BEGIN Material for this task

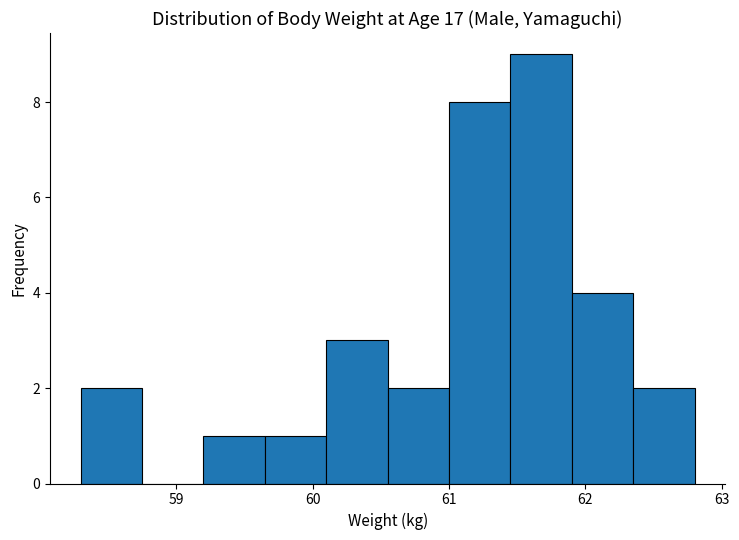

Which range on the x-axis has the tallest bar?

61.45 to 61.90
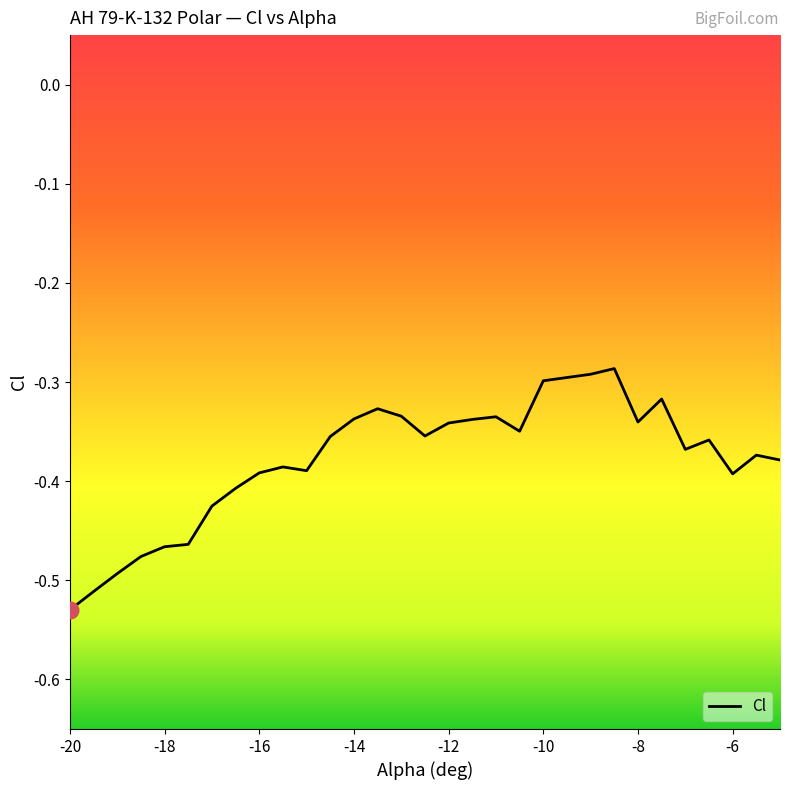

Does the chart have visible grid lines?

No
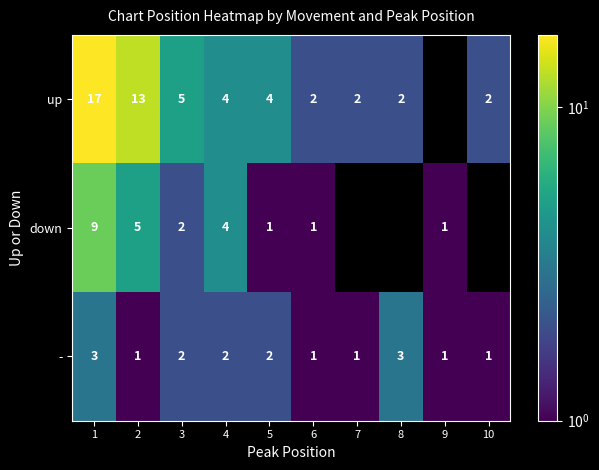

At how many categories does at least one series exceed 2?

6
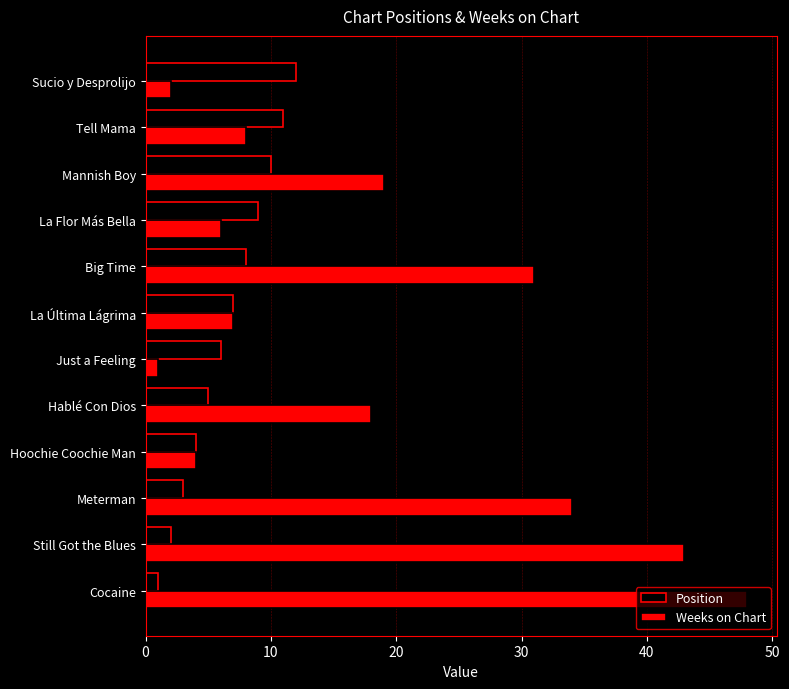

The value of Weeks on Chart at La Flor Más Bella is 6. True or false?

True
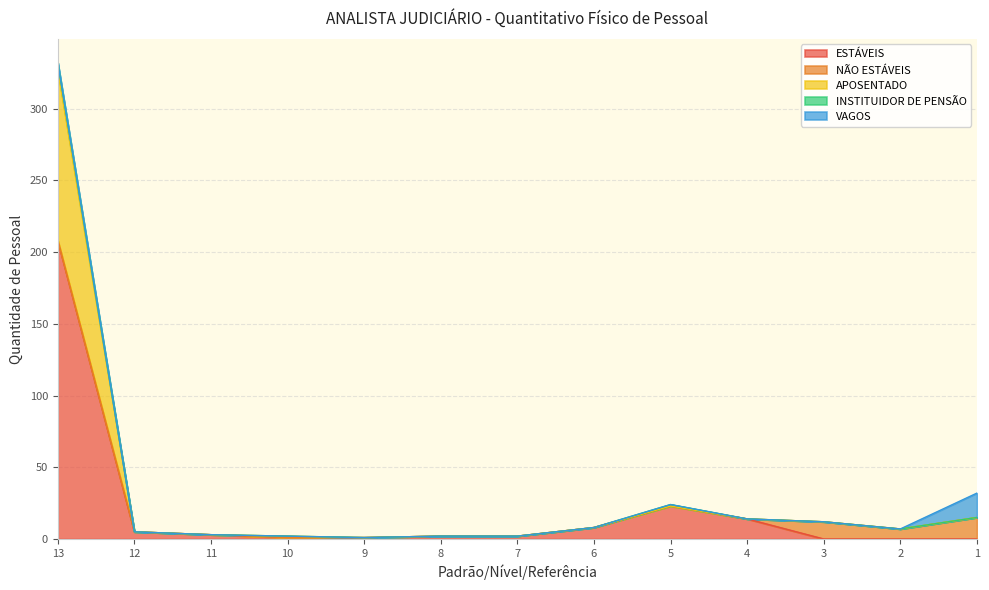

At which category is the sum across all series the highest?

13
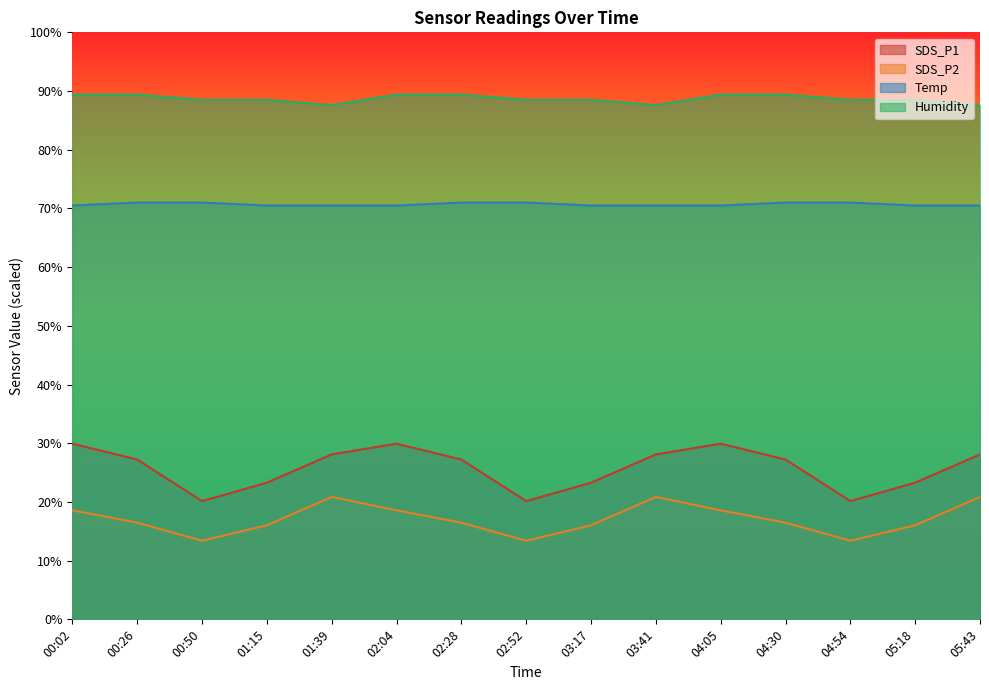

Reading left to right, transcribe all the data shown in this chart.

SDS_P1: 29.9	27.2	20.1	23.3	28.1	29.9	27.2	20.1	23.3	28.1	29.9	27.2	20.1	23.3	28.1
SDS_P2: 18.6	16.5	13.4	16.0	20.9	18.6	16.5	13.4	16.0	20.9	18.6	16.5	13.4	16.0	20.9
Temp: 70.5	71.0	71.0	70.5	70.5	70.5	71.0	71.0	70.5	70.5	70.5	71.0	71.0	70.5	70.5
Humidity: 89.4	89.4	88.5	88.5	87.6	89.4	89.4	88.5	88.5	87.6	89.4	89.4	88.5	88.5	87.6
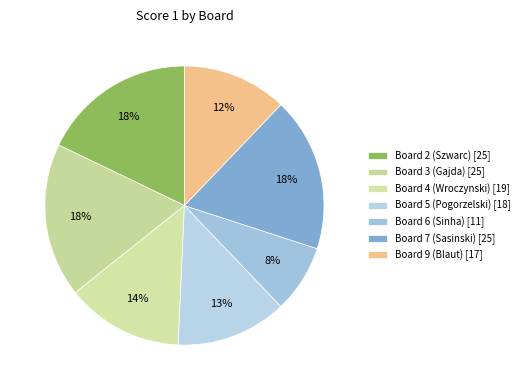

Is it true that Board 5 (Pogorzelski) is 6% of the pie?

False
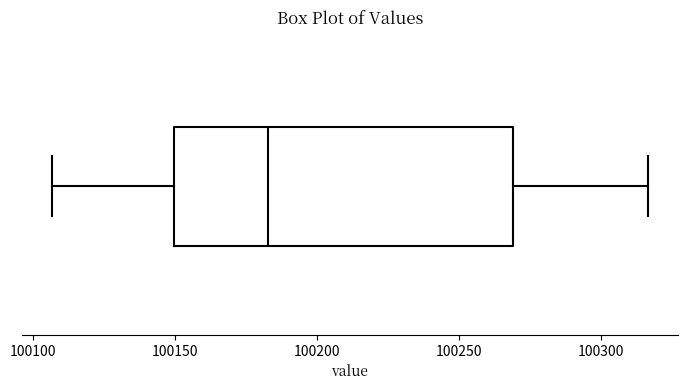

Where does the right whisker of the box end on the x-axis? The values are not printed on the chart, so give them approximately, as read against the axis.

100315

END Material for this task

### [What is needed]
Reproduce the entire listing above word for word, omitting the pictures.

### [Solution]
Which range on the x-axis has the tallest bar?

61.45 to 61.90

Does the chart have visible grid lines?

No

At how many categories does at least one series exceed 2?

6

The value of Weeks on Chart at La Flor Más Bella is 6. True or false?

True

At which category is the sum across all series the highest?

13

Reading left to right, transcribe all the data shown in this chart.

SDS_P1: 29.9	27.2	20.1	23.3	28.1	29.9	27.2	20.1	23.3	28.1	29.9	27.2	20.1	23.3	28.1
SDS_P2: 18.6	16.5	13.4	16.0	20.9	18.6	16.5	13.4	16.0	20.9	18.6	16.5	13.4	16.0	20.9
Temp: 70.5	71.0	71.0	70.5	70.5	70.5	71.0	71.0	70.5	70.5	70.5	71.0	71.0	70.5	70.5
Humidity: 89.4	89.4	88.5	88.5	87.6	89.4	89.4	88.5	88.5	87.6	89.4	89.4	88.5	88.5	87.6

Is it true that Board 5 (Pogorzelski) is 6% of the pie?

False

Where does the right whisker of the box end on the x-axis? The values are not printed on the chart, so give them approximately, as read against the axis.

100315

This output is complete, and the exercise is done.